Aux antipodes du travail de Michael Moore, les réalisateurs sélectionnés aux États généraux donnent plutôt à voir une part de réel d’un monde sur lequel ils n’ont pas de prise. Pour le cinéaste israélien Ram Loevy, invité à Lussas, le sentiment d’impuissance est même le moteur de son travail. C’est ainsi qu’il a réalisé, en 1978, Hirbet Hizaa , le premier film israélien à évoquer la façon dont les Palestiniens ont été chassés de leurs terres en 1948. Ce film, qui retrace l’histoire réelle d’une unité de l’armée israélienne chargée d’expulser la population d’un village palestinien, a brisé la conception historique israélienne de la guerre de 1948 et participé de fait à une prise de conscience collective. Hirbet Hizaa n’a été autorisé de diffusion qu’une fois, en 1978, sur l’unique chaîne de télévision israélienne, grâce à une grève générale de son personnel et à une forte mobilisation publique.
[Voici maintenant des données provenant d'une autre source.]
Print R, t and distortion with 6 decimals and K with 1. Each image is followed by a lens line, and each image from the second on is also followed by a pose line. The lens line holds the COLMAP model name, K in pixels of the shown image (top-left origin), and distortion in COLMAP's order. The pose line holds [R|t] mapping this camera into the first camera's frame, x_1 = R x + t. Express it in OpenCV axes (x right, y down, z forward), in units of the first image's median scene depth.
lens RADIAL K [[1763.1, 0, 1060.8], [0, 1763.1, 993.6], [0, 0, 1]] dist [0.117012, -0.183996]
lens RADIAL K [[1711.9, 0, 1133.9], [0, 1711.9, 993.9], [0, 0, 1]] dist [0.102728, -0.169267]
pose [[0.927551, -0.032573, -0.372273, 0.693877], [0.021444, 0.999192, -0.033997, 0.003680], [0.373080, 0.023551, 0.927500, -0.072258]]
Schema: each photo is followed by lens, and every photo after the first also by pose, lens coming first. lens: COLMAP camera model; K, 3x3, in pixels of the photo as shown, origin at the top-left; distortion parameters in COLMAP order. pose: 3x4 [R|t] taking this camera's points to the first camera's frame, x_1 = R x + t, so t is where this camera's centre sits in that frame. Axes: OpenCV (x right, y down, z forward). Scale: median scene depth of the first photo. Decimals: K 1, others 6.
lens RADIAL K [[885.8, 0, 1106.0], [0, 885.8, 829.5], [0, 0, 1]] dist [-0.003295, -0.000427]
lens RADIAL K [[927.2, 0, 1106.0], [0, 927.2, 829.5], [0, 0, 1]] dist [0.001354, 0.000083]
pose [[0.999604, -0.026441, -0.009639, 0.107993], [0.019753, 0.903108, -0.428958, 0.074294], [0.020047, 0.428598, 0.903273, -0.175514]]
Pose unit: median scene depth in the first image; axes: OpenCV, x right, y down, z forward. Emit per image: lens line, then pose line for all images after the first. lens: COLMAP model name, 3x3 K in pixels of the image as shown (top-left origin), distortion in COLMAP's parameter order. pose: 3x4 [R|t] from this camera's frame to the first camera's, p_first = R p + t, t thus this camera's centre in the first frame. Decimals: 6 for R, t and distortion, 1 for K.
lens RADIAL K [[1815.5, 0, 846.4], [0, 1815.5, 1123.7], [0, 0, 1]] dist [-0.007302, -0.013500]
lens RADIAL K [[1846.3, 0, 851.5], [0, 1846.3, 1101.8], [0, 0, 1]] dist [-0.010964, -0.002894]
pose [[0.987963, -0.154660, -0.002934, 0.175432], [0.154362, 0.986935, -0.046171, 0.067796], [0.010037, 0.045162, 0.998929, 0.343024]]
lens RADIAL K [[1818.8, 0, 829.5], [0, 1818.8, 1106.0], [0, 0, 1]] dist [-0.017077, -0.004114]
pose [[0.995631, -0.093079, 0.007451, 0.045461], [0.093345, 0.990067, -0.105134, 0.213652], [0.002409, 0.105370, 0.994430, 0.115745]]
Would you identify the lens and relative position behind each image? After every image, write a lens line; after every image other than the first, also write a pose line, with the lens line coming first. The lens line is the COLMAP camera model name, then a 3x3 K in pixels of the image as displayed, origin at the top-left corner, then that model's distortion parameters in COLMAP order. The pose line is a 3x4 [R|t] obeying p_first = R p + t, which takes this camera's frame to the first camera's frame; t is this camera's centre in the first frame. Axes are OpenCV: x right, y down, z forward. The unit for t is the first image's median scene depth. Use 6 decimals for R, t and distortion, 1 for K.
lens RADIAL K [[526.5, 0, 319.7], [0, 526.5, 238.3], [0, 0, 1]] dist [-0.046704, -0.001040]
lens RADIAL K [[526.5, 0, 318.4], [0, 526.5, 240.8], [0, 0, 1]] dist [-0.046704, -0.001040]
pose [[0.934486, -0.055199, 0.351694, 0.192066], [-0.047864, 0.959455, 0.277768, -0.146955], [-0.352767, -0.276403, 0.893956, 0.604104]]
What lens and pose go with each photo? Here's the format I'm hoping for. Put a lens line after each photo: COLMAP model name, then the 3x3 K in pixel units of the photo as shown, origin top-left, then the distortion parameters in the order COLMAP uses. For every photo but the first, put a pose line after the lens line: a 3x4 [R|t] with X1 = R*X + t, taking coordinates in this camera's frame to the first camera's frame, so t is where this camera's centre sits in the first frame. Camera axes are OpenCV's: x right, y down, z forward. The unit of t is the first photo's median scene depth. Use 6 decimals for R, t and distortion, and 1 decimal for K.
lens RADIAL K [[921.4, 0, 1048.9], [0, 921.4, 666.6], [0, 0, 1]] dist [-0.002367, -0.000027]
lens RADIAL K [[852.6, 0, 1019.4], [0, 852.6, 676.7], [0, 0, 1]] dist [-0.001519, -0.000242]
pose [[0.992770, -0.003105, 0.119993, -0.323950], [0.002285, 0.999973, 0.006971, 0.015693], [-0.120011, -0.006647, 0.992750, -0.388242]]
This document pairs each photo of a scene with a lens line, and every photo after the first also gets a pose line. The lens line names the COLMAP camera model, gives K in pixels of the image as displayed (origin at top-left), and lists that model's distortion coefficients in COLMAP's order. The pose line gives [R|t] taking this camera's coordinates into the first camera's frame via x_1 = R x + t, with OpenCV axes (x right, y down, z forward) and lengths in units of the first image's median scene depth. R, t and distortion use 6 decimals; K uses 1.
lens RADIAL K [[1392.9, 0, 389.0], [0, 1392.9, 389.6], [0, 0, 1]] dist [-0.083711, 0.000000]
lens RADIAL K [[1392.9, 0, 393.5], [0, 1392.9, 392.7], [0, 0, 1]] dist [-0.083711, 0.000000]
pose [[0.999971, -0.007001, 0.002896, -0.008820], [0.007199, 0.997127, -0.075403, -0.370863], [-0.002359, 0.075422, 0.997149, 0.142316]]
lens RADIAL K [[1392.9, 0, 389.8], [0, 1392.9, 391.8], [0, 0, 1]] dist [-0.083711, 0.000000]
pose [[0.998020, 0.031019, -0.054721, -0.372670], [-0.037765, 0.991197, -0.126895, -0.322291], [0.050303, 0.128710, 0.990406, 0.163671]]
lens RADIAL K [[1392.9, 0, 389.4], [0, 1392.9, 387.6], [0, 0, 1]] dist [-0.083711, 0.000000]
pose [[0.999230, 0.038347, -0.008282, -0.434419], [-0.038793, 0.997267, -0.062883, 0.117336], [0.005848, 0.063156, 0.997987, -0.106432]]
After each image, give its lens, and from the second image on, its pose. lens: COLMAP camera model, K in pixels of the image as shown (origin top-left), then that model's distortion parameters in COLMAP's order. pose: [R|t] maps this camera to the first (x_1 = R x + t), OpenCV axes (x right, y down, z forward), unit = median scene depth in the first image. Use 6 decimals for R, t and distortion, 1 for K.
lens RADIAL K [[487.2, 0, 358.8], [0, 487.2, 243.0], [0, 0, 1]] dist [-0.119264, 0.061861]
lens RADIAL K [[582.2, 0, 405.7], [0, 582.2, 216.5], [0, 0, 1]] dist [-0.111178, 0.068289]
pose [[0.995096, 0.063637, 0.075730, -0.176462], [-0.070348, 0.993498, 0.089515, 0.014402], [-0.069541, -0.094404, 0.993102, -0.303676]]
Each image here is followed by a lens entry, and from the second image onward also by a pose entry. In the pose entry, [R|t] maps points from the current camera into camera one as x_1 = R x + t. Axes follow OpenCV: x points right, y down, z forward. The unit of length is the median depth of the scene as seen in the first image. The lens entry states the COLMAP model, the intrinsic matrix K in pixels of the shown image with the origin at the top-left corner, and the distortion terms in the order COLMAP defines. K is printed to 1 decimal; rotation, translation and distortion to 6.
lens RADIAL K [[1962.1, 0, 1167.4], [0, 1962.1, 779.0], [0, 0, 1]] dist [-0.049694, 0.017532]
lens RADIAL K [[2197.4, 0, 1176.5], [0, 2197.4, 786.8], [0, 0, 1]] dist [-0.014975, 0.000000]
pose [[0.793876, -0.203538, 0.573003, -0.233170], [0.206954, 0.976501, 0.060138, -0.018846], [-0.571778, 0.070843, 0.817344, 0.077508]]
Le film, qui bat en brèche le discours officiel israélien, selon lequel les Palestiniens auraient quitté leurs villages de leur plein gré, a ensuite été mis au placard pendant quatorze ans en Israël.

Pour Gaza, l’enfermement , qui date de 2002, Ram Loevy, toujours en butte à ce sentiment d’impuissance face au conflit israélo-palestinien, est parti tourner à deux reprises dans la bande de Gaza pour rencontrer des habitants de cette prison à ciel ouvert. La caméra de Ram Loevy traduit son obsession de se mettre à la place de l’Autre. Le premier plan du film montre durant de longues minutes un enfant sans jambes qui enfile ses prothèses. Plus tard, le visage de sa jeune mère est cadré en plan-séquence. Celle-ci laisse libre cours à une colère malgré tout contenue et à son désespoir, en s’adressant à Ram Loevy, qui est hors champ. Comme s’il était le responsable de la deuxième Intifada, qui vient d’éclater. Elle lui signifie aussi, en creux, qu’elle n’a plus envie de se prêter au jeu des questions. Comme si elle voulait le mettre face à l’inutilité de l’acte de filmer.